Esta entrada del maravilloso blogProfesor en la secundaria” me hizo recordar algo que había leído en un libro del que ya he escrito aquí, “Superficiales“, de Nicholas Carr. Recuerda el autor que antiguamente existía la costumbre de llevar ‘libros de lugares comunes’ que consistían en cuadernos donde los lectores iban copiando los pasajes que les llamaban la atención de los libros que leían, añadiendo a su vez comentarios propios. La idea era conservar ideas y datos considerados enriquecedores para futura referencia e imagino que también para reflexionar sobre ellos.

La costumbre parece que se remonta a Aristóteles. En la retórica clásica los argumentos se obtenían de diversas fuentes de información o tópicos, considerados como categorías que ayudaban a ordenar los pensamientos y hacer argumentaciones. Son tópicos todas las ideas propias o heredadas de la cultura en general, susceptibles de ser utilizadas en el discurso, tales como leyes, comparaciones, definiciones, relaciones de causa efecto y, en la actualidad, conocimientos científicos y datos estadísticos. Aristóteles en su Retórica incluyó consejos para que los estudiantes pudieran contar con un buen conjunto de tópicos que les sirvieran en sus discursos. Más tarde, el mismo  Erasmo recomendaba a cada lector tener un cuaderno de citas memorables. Estos cuadernos de  ‘lugares comunes’ se convirtieron en imprescindibles en las escuelas del Renacimiento. Todo estudiante llevaba uno. La idea se generalizó entre cierto tipo de lector ilustrado. Francis Bacon, John Milton , John Locke, Thomas Jefferson y Walt Whitman llevaban cuadernos de lugares comunes.

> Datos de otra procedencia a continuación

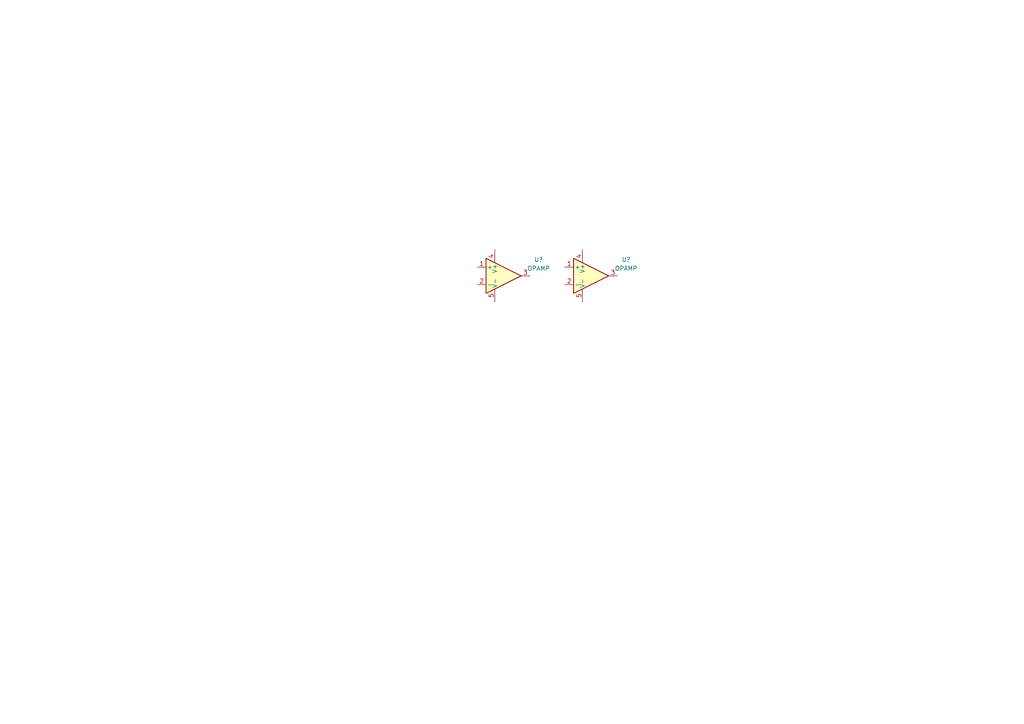
<source format=kicad_sch>
(kicad_sch (version 20211123) (generator eeschema)

  (uuid cedede0d-9bc7-4641-b988-239be6a4e517)

  (paper "A4")

  


  (symbol (lib_id "pspice:OPAMP") (at 171.45 80.01 0) (unit 1)
    (in_bom yes) (on_board yes) (fields_autoplaced)
    (uuid 54b0844f-3a07-47b5-8f74-83a0fc1a210a)
    (property "Reference" "U?" (id 0) (at 181.61 75.311 0))
    (property "Value" "OPAMP" (id 1) (at 181.61 77.851 0))
    (property "Footprint" "" (id 2) (at 171.45 80.01 0)
      (effects (font (size 1.27 1.27)) hide)
    )
    (property "Datasheet" "~" (id 3) (at 171.45 80.01 0)
      (effects (font (size 1.27 1.27)) hide)
    )
    (pin "1" (uuid 67ac20c2-afb7-4ca4-99fc-39529fdec652))
    (pin "2" (uuid f096c28f-fa18-4b1e-b023-bfc64aef3164))
    (pin "3" (uuid d364ff8e-4323-4620-9d6d-ad622ee1da40))
    (pin "4" (uuid d7a0d4fc-6bd6-4258-9dc6-62460596cacc))
    (pin "5" (uuid 6bd056a1-1576-420d-944e-e99adb4d3d5b))
  )

  (symbol (lib_id "pspice:OPAMP") (at 146.05 80.01 0) (unit 1)
    (in_bom yes) (on_board yes) (fields_autoplaced)
    (uuid d951a515-2cce-4abd-bf2b-30db4286398f)
    (property "Reference" "U?" (id 0) (at 156.21 75.311 0))
    (property "Value" "OPAMP" (id 1) (at 156.21 77.851 0))
    (property "Footprint" "" (id 2) (at 146.05 80.01 0)
      (effects (font (size 1.27 1.27)) hide)
    )
    (property "Datasheet" "~" (id 3) (at 146.05 80.01 0)
      (effects (font (size 1.27 1.27)) hide)
    )
    (pin "1" (uuid a811eec1-65bf-43a0-b99a-bdf81340de2a))
    (pin "2" (uuid 302790c4-e06f-4125-a63b-a8fbf76008e2))
    (pin "3" (uuid a0abd323-635f-446b-b5a5-9958e9d2d7b2))
    (pin "4" (uuid df99704f-f15f-4f15-816d-846e291d2cd1))
    (pin "5" (uuid ec4b918c-0e6f-4bec-9063-c146a6555255))
  )

  (sheet_instances
    (path "/" (page "1"))
  )

  (symbol_instances
    (path "/54b0844f-3a07-47b5-8f74-83a0fc1a210a"
      (reference "U?") (unit 1) (value "OPAMP") (footprint "")
    )
    (path "/d951a515-2cce-4abd-bf2b-30db4286398f"
      (reference "U?") (unit 1) (value "OPAMP") (footprint "")
    )
  )
)

</source>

Cuaderno de lugares comunes de Walt Whitman (imagen extraída de notasparalectorescuriosos.blogspot.com)

Es una idea que me encanta y que curiosamente vuelve a tener vigencia con Internet. Cuando guardamos un texto que nos inspira en un bookmark o escribimos comentarios a una entrada de un blog que nos gusta, estamos haciendo algo parecido a un cuaderno de lugares comunes. He pensado que puede ser un actividad bonita para niños de Primaria. Quizás compleja pero creo que viable y hasta entretenida para algunos. En este caso, podría ser un cuadernillo de papel, para poder llevarlo a todos lados, en donde anotar no sólo cosas que leen sino frases que escuchan, pintadas en muros y hasta frases o diálogos de dibujos animados o películas que de un modo u otro les hayan llamado la atención. Si pudieran escribir alguna reflexión que les susciten los textos, mejor que mejor. Los pensamientos ajenos estimulan los propios.

Aunque se podría decir que muchas entradas del blog recogen citas o fragmentos de libros que he leído,  he decidido hacerlo más sistemáticamente abriendo un cuaderno de lugares comunes digital en esta misma bitácora (aquí). Espero que sea interesante.